## Exercise instructions
Your answer should be the full data, transcribed exactly, with no pictures in it.

## Source information
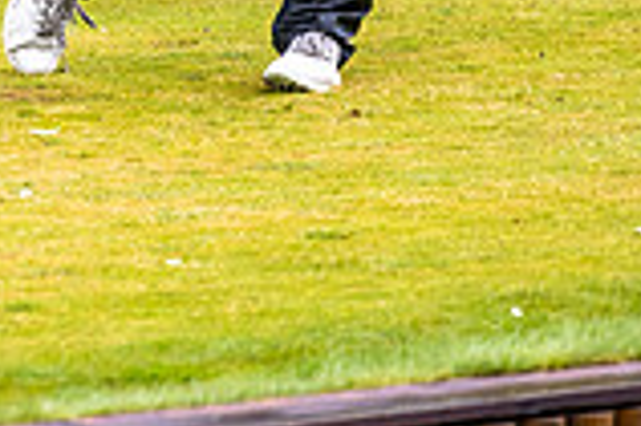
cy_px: -331
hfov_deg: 1.9
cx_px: -353
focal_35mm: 1101
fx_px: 19583
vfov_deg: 1.2
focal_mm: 300
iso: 320
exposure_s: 1/800
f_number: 4.5
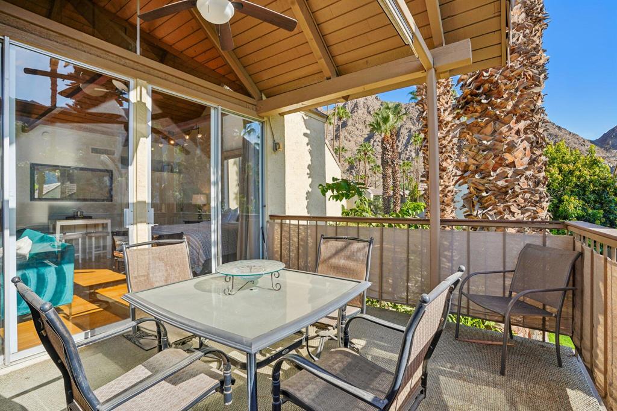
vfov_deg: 73.7
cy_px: 206
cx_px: 308
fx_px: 274
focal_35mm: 16
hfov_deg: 96.8
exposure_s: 1/125
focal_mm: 16
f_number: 8
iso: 100
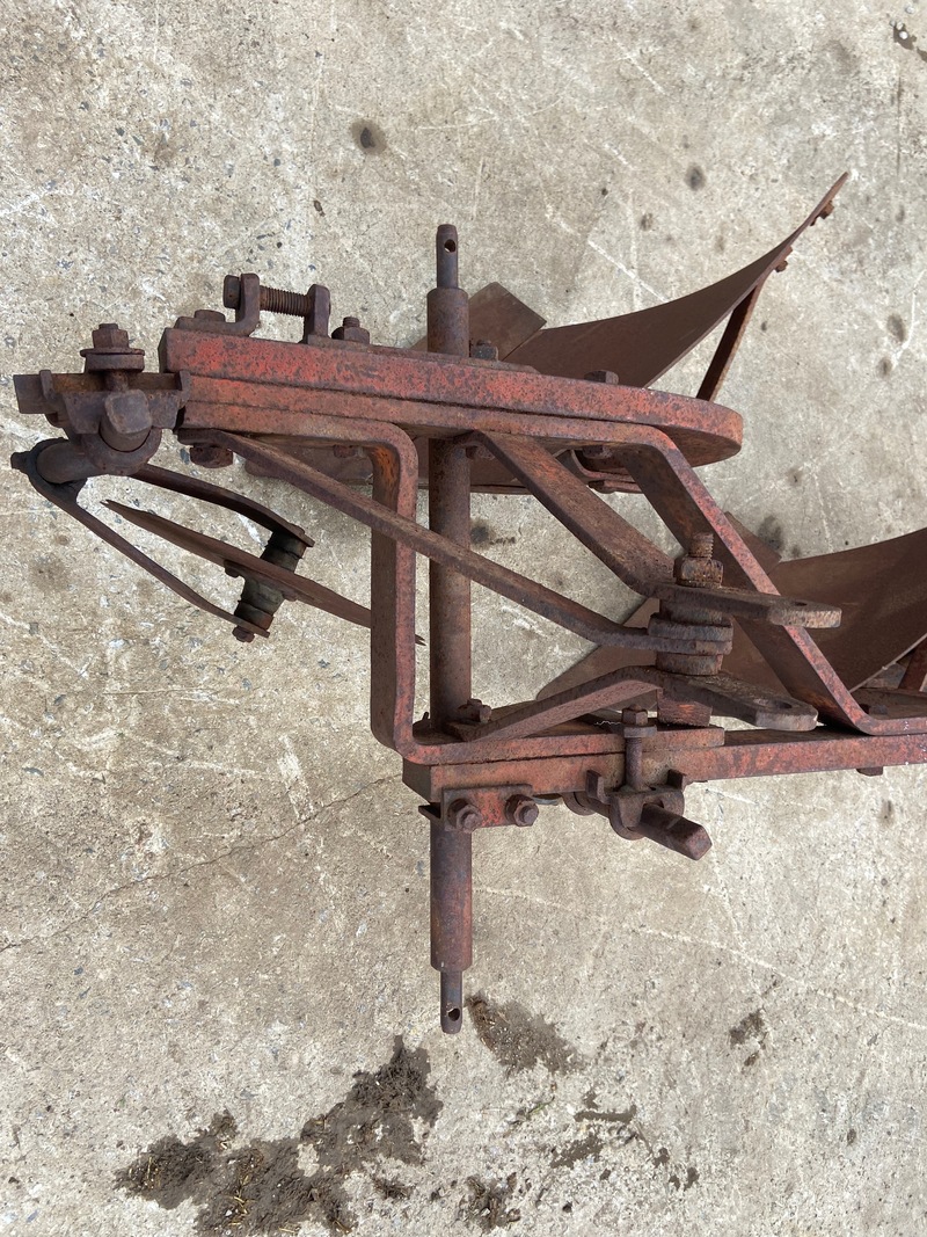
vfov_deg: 67.3
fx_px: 929
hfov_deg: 53.1
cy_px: 618
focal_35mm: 26
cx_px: 464
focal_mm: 4.25
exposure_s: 1/633
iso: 32
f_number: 1.8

## Answer box
cy_px: -331
hfov_deg: 1.9
cx_px: -353
focal_35mm: 1101
fx_px: 19583
vfov_deg: 1.2
focal_mm: 300
iso: 320
exposure_s: 1/800
f_number: 4.5
vfov_deg: 73.7
cy_px: 206
cx_px: 308
fx_px: 274
focal_35mm: 16
hfov_deg: 96.8
exposure_s: 1/125
focal_mm: 16
f_number: 8
iso: 100
vfov_deg: 67.3
fx_px: 929
hfov_deg: 53.1
cy_px: 618
focal_35mm: 26
cx_px: 464
focal_mm: 4.25
exposure_s: 1/633
iso: 32
f_number: 1.8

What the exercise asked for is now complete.